**Activities**:
**1)** In the review of Kindred, list the new technologies named in the sentence that begins "New technologies involve everything from".
**2)** Carry on the review of Kindred, starting after its final sentence.

**Document extract**:
In Kindred, a history of our understanding of Neanderthals, Rebecca Wragg Sykes separates perfectly valid and reasonable questions – for example, “why aren’t Neanderthals around any more?” – from the thinking that casts our ancient relatives as “dullard losers on a withered branch of the family tree”.

An expert in palaeolithic archaeology, with a special interest in the cognitive aspects of stone tool technologies, Sykes provides an fascinating and detailed picture of a field transformed almost out of recognition over the past thirty years. New technologies involve everything from gene sequencing, isotopes and lasers to powerful volumetric algorithms. Well-preserved sites are now not merely dug and brushed: they are scanned and sniffed. High-powered optical microscopes pick out slice and chop marks, electron beams trace the cross-sections of scratches at the nano-scale, and rapid collagen identification techniques determine the type of animal from even tiny bone fragments.

The risk with any new forensic tool is that, in our excitement, we over-interpret the results it throws up. As Sykes wisely says, “A balance must be struck between caution and not ignoring singular artefacts simply because they’re rare or wondrous.”

Many gushing media stories about our ancient ancestor don’t last beyond the first news cycle: though Neanderthals may have performed some funerary activity, they didn’t throw flowers on their loved ones’ graves, or decorate their remains in any way. Other stories, though, continue to accumulate a weight of circumstantial evidence. We’ve known for some years that some Neanderthals actually tanned leather; now it seems they may also have spun thread.

An exciting aspect of this book is the way it refreshes our ideas about our own place in hominin evolution. Rather than congratulating other species when they behave “like us”, Sykes shows that it is much more fruitful to see how human talents may have evolved from behaviours exhibited by other species. Take the example of art. We may ask whether the circular stone assemblies, discovered in a cave near Bruniquel in southern France in 2016, were meant by their Neaderthal creators as monuments? We may wonder, what is the significance of the Neanderthal handprints and ladder designs painted on the walls of three caves in Spain? In both cases, we’d be asking the wrong questions, Sykes says: While undoubtedly striking, Neanderthal art “might not be a massive cognitive leap for hominins who probably already understood the idea of representation.” Animal footprints are effectively symbols already, and even simple tracking “requires an ‘idealised’ form to be kept in mind.”

**Data excerpts**:
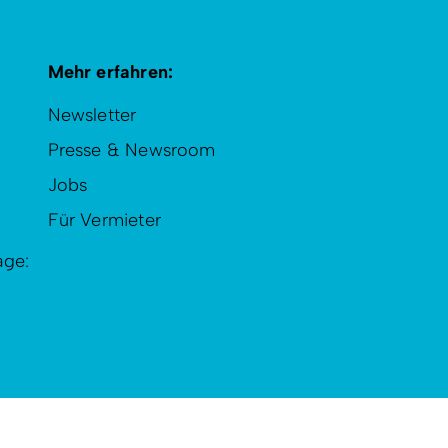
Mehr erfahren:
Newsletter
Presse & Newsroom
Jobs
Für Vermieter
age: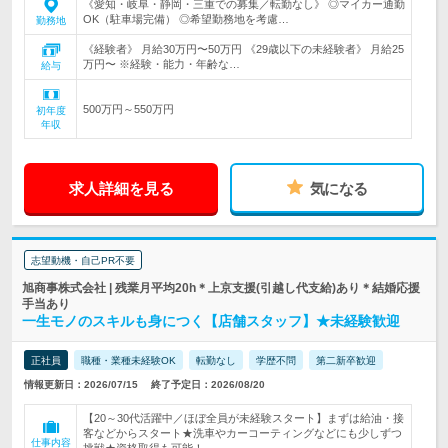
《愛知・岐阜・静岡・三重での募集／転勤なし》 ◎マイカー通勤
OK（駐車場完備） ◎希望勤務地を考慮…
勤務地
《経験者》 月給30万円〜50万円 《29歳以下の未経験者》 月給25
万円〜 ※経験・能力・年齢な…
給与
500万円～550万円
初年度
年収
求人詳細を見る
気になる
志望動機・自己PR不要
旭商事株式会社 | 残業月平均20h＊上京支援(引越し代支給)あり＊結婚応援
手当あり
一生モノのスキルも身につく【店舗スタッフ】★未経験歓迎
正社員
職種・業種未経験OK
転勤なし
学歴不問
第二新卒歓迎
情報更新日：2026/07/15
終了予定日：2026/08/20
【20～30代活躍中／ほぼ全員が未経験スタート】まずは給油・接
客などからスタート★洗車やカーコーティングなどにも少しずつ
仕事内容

--

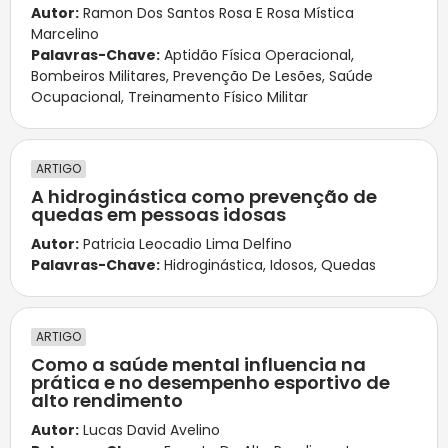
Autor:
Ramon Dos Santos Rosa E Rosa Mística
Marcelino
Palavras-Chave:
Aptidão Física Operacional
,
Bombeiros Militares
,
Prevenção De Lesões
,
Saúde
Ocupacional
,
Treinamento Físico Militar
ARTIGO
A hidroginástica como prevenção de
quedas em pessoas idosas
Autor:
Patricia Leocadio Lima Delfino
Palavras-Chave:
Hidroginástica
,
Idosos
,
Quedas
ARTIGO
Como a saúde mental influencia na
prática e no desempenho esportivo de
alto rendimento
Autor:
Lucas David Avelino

**Numbered answers**:
**1)** gene sequencing, isotopes, lasers, powerful volumetric algorithms

**2)**
Captive chimpanzees, given painting materials, enjoy colouring and marking surfaces, though they’re not in the least bit invested in the end result of their labours. So the significance and symbolism of Neanderthal art may simply be that Neanderthals had fun making it.

The Neanderthals of Kindred are not cadet versions of ourselves. They don’t perform “primitive burials”, and they don’t make “proto-art”. They had their own needs, urges, enjoyments, and strategies for survival.

They were not alone and, best of all, they have not quite vanished. Neanderthal nuclear DNA contains glimmers of very ancient encounters between them and other hominin species. Recent research suggests that interbreeding between Neaderthals and Denisovans, and Neanderthals and and Homo sapiens, was effectively the norm. “Modern zoology’s concept of allotaxa may be more appropriate for what Neanderthals were to us,” Sykes explains. Like modern cattle and yaks, we were closely related species that varied in bodies and behaviours, yet could also reproduce.

Neanderthals were never very many. “”At any point in time,” Sykes says, “there may have been fewer Neanderthals walking about than commuters passing each day through Clapham Common, London’s busiest train station.” With dietary demands that took a monstrous toll on their environment, they were destined to flame brightly and flame out. That doesn’t make them less than thus. It simply makes them earlier.

They were part of our family, and though we carry some part of them inside us, we will never see their like again. This, for my money, is Sykes’s finest achievement. Seeing Neanderthals through her eyes, we cannot but mourn their passing.